The Japanese Lover, Isabel Allende
Published November 3rd 2015 by Atria Books
Hardcover, 336 pages
Source: ARC from publisher
In 1939, as Poland falls under the shadow of the Nazis, young Alma Belasco’s parents send her away to live in safety with an aunt and uncle in their opulent mansion in San Francisco. There, as the rest of the world goes to war, she encounters Ichimei Fukuda, the quiet and gentle son of the family’s Japanese gardener. Unnoticed by those around them, a tender love affair begins to blossom. Following the Japanese attack on Pearl Harbor, the two are cruelly pulled apart as Ichimei and his family, like thousands of other Japanese Americans are declared enemies and forcibly relocated to internment camps run by the United States government. Throughout their lifetimes, Alma and Ichimei reunite again and again, but theirs is a love that they are forever forced to hide from the world.
Decades later, Alma is nearing the end of her long and eventful life. Irina Bazili, a care worker struggling to come to terms with her own troubled past, meets the elderly woman and her grandson, Seth, at San Francisco’s charmingly eccentric Lark House nursing home. As Irina and Seth forge a friendship, they become intrigued by a series of mysterious gifts and letters sent to Alma, eventually learning about Ichimei and this extraordinary secret passion that has endured for nearly seventy years.
I am a huge fan of Isabel Allende. I started in college with Daughter of Fortune and started reading everything I could. The House of the Spirits is magical. The book about her daughter, Paula broke my heart. Her family history completely fascinates me. Allende’s stories have moved from Chile to the United States – which makes sense as she’s now settled in California and an American herself. I admit that while I love her earlier works the most I was still extremely eager to dive into the Japanese Lover.
The Japanese Lover definitely tells a good story. We bounce between Alma, a resident at a San Francisco home for seniors, and her assistant Irina, an immigrant with a mysterious past. We also follow Alma’s grandson Seth, who is in love with Irina and in cahoots with her to try to understand where Alma disappears to on weekends. The setting was great – there could have been so many more stories to tell in Lark House about all of the aging residents and the staff. As Allende takes the reader into Alma’s past arriving in California after fleeing the Nazis in Poland we meet her young friend Ichimei and his family.
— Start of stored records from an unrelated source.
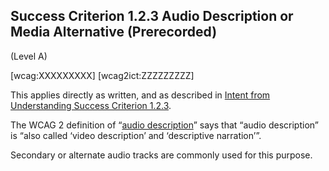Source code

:## Success Criterion 1.2.3 Audio Description or Media Alternative (Prerecorded)

(Level A)

[wcag:XXXXXXXXX]
[wcag2ict:ZZZZZZZZZ]

This applies directly as written, and as described in [Intent from Understanding Success Criterion 1.2.3](https://www.w3.org/WAI/WCAG22/Understanding/audio-description-or-media-alternative-prerecorded#intent).

<div class="note">

The WCAG 2 definition of “[audio description](https://www.w3.org/TR/WCAG22/#dfn-audio-descriptions)” says that “audio description” is “also called ‘video description’ and ‘descriptive narration’”.

</div>

<div class="note">

Secondary or alternate audio tracks are commonly used for this purpose.

</div>
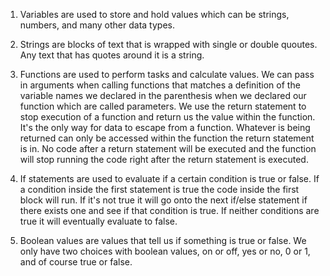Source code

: 1) Variables are used to store and hold values which can be strings, numbers, and many other data types.

2) Strings are blocks of text that is wrapped with single or double quoutes. Any text that has quotes around it is a string.

3) Functions are used to perform tasks and calculate values. We can pass in arguments when calling functions that matches a definition of the variable names we declared in the parenthesis when we declared our function which are called parameters. We use the return statement to stop execution of a function and return us the value within the function. It's the only way for data to escape from a function. Whatever is being returned can only be accessed within the function the return statement is in. No code after a return statement will be executed and the function will stop running the code right after the return statement is executed.

4) If statements are used to evaluate if a certain condition is true or false. If a condition inside the first statement is true the code inside the first block will run. If it's not true it will go onto the next if/else statement if there exists one and see if that condition is true. If neither conditions are true it will eventually evaluate to false.

5) Boolean values are values that tell us if something is true or false. We only have two choices with boolean values, on or off, yes or no, 0 or 1, and of course true or false.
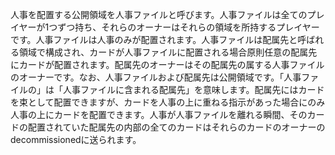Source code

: 人事を配置する公開領域を人事ファイルと呼びます。人事ファイルは全てのプレイヤーが1つずつ持ち、それらのオーナーはそれらの領域を所持するプレイヤーです。人事ファイルは人事のみが配置されます。人事ファイルは配属先と呼ばれる領域で構成され、カードが人事ファイルに配置される場合原則任意の配属先にカードが配置されます。配属先のオーナーはその配属先の属する人事ファイルのオーナーです。なお、人事ファイルおよび配属先は公開領域です。「人事ファイルの」は「人事ファイルに含まれる配属先」を意味します。配属先にはカードを束として配置できますが、カードを人事の上に重ねる指示があった場合にのみ人事の上にカードを配置できます。人事が人事ファイルを離れる瞬間、そのカードの配置されていた配属先の内部の全てのカードはそれらのカードのオーナーのdecommissionedに送られます。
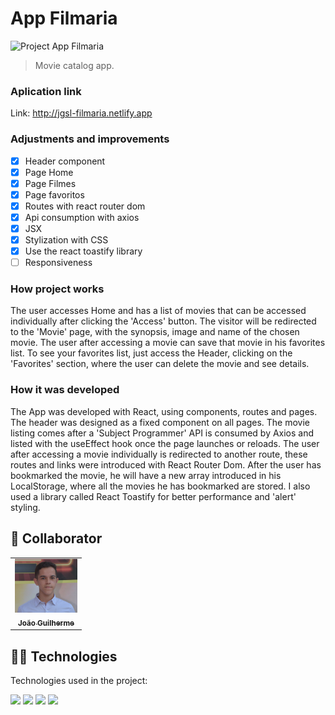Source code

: # App Filmaria

<!---Esses são exemplos. Veja https://shields.io para outras pessoas ou para personalizar este conjunto de escudos. Você pode querer incluir dependências, status do projeto e
 informações de licença aqui--->

<img src="./src/assets/video.gif" alt="Project App Filmaria">

> Movie catalog app.

### Aplication link

Link: <a>http://jgsl-filmaria.netlify.app</a>

### Adjustments and improvements

- [x] Header component
- [x] Page Home 
- [x] Page Filmes
- [x] Page favoritos
- [x] Routes with react router dom 
- [x] Api consumption with axios
- [x] JSX
- [x] Stylization with CSS
- [x] Use the react toastify library
- [ ] Responsiveness

### How project works

The user accesses Home and has a list of movies that can be accessed individually after clicking the 'Access' button. The visitor will be redirected to the 'Movie' page, with the synopsis, image and name of the chosen movie.
The user after accessing a movie can save that movie in his favorites list.
To see your favorites list, just access the Header, clicking on the 'Favorites' section, where the user can delete the movie and see details.

### How it was developed

The App was developed with React, using components, routes and pages.
The header was designed as a fixed component on all pages.
The movie listing comes after a 'Subject Programmer' API is consumed by Axios and listed with the useEffect hook once the page launches or reloads.
The user after accessing a movie individually is redirected to another route, these routes and links were introduced with React Router Dom.
After the user has bookmarked the movie, he will have a new array introduced in his LocalStorage, where all the movies he has bookmarked are stored.
I also used a library called React Toastify for better performance and 'alert' styling.
## 🤝 Collaborator

<table>
  <tr>
    <td align="center">
      <a href="#">
        <img src="./src/assets/gui-foto.png" width="100px;" alt="Foto do João Guilherme no GitHub"/><br>
        <sub>
          <b>João Guilherme</b>
        </sub>
      </a>
    </td>
  </tr>
</table>

## 👨‍💻 Technologies
Technologies used in the project:

<img src="https://img.shields.io/badge/HTML-239120?style=for-the-badge&logo=html5&logoColor=white" />
<img src="https://img.shields.io/badge/CSS3-1572B6?style=for-the-badge&logo=css3&logoColor=white" />
<img src="https://img.shields.io/badge/JavaScript-F7DF1E?style=for-the-badge&logo=javascript&logoColor=black" />
<img src="https://img.shields.io/badge/React-20232A?style=for-the-badge&logo=react&logoColor=61DAFB" />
Alma, Irina and Seth are all entwined researching history for a book that Seth will write and chapters are interspersed with letters from Ichimei to Alma over the years. The young friends are separated when Pearl Harbor is bombed and Ichimei and his family are sent away. The contrasts between Alma’s family’s fortune and Ichimei’s journey to a Japanese internment camp are stark – as are the differences in upbringing for young Irina and Seth. It was definitely unsettling to read about the Japanese camps at a time of so much hate in the news. Scary really. That being said, I enjoyed the back and forth between the stories – I feel like I could have read a book focused on just one of these couples. I definitely didn’t like Alma’s choices all the time, but she was entertaining to read about.
Again – Allende always tells a good story. I just feel like this time I was simply told a story rather than having been immersed into one. The characters were interesting, but could have had much greater depth. Allende touches on so many topics – World War II, racism, child abuse, immigration and poverty, living with disabilities and aging – but she could have gone so much further into any of them.
I’m going to find myself rereading the House of the Spirits soon to find that Allende magic.
Thank you Atria for this advance copy in exchange for an honest opinion!